### Work order
Please copy the entries below word for word, leaving out any image.

------ Supplied records ------

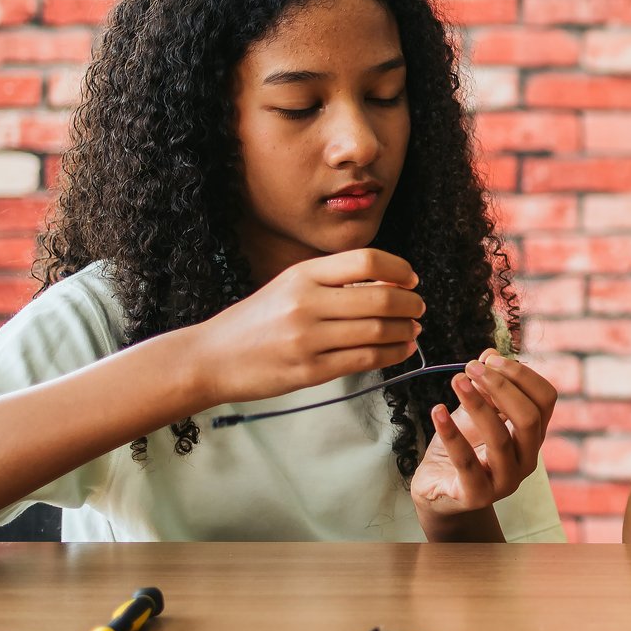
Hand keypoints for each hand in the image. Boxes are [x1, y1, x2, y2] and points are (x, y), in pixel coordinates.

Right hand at [187, 248, 422, 406]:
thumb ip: (333, 282)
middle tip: (419, 309)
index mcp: (303, 274)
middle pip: (381, 298)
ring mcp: (308, 338)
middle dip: (411, 304)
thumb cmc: (256, 321)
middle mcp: (306, 303)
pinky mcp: (310, 370)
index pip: (367, 261)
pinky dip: (392, 354)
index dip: (399, 270)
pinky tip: (401, 350)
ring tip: (413, 331)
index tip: (411, 280)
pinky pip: (365, 360)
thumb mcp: (289, 286)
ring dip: (405, 331)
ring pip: (378, 331)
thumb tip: (390, 283)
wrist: (211, 358)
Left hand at [412, 354, 556, 526]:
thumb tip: (490, 354)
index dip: (522, 375)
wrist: (439, 491)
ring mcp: (506, 481)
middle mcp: (527, 459)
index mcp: (533, 435)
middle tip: (470, 368)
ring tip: (456, 381)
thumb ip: (486, 386)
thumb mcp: (475, 412)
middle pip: (529, 418)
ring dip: (477, 405)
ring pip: (501, 439)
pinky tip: (437, 411)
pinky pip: (466, 463)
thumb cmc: (464, 448)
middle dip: (501, 386)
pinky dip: (451, 434)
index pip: (546, 399)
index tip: (490, 360)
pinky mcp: (477, 496)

------

### Answer
Hand keypoints for each hand in the image. Boxes are [x1, y1, x2, y2] and points are (x, y), in pixel coordinates.

Right hand at [187, 248, 422, 406]:
thumb ip: (333, 282)
middle tip: (419, 309)
index mcp: (303, 274)
middle pip: (381, 298)
ring mcp: (308, 338)
middle dip: (411, 304)
thumb cmc: (256, 321)
middle mcp: (306, 303)
pinky mcp: (310, 370)
index pip: (367, 261)
pinky dip: (392, 354)
index dip: (399, 270)
pinky tip: (401, 350)
ring tip: (413, 331)
index tip: (411, 280)
pinky pip: (365, 360)
thumb mcp: (289, 286)
ring dip: (405, 331)
ring pip: (378, 331)
thumb tip: (390, 283)
wrist: (211, 358)
Left hand at [412, 354, 556, 526]:
thumb tip: (490, 354)
index dip: (522, 375)
wrist: (439, 491)
ring mcp: (506, 481)
middle mcp: (527, 459)
index mcp: (533, 435)
middle tip: (470, 368)
ring tip: (456, 381)
thumb ip: (486, 386)
thumb mcp: (475, 412)
middle pip: (529, 418)
ring dip: (477, 405)
ring pip: (501, 439)
pinky tip: (437, 411)
pinky pip: (466, 463)
thumb cmc: (464, 448)
middle dip: (501, 386)
pinky dip: (451, 434)
index pip: (546, 399)
index tip: (490, 360)
pinky mcp: (477, 496)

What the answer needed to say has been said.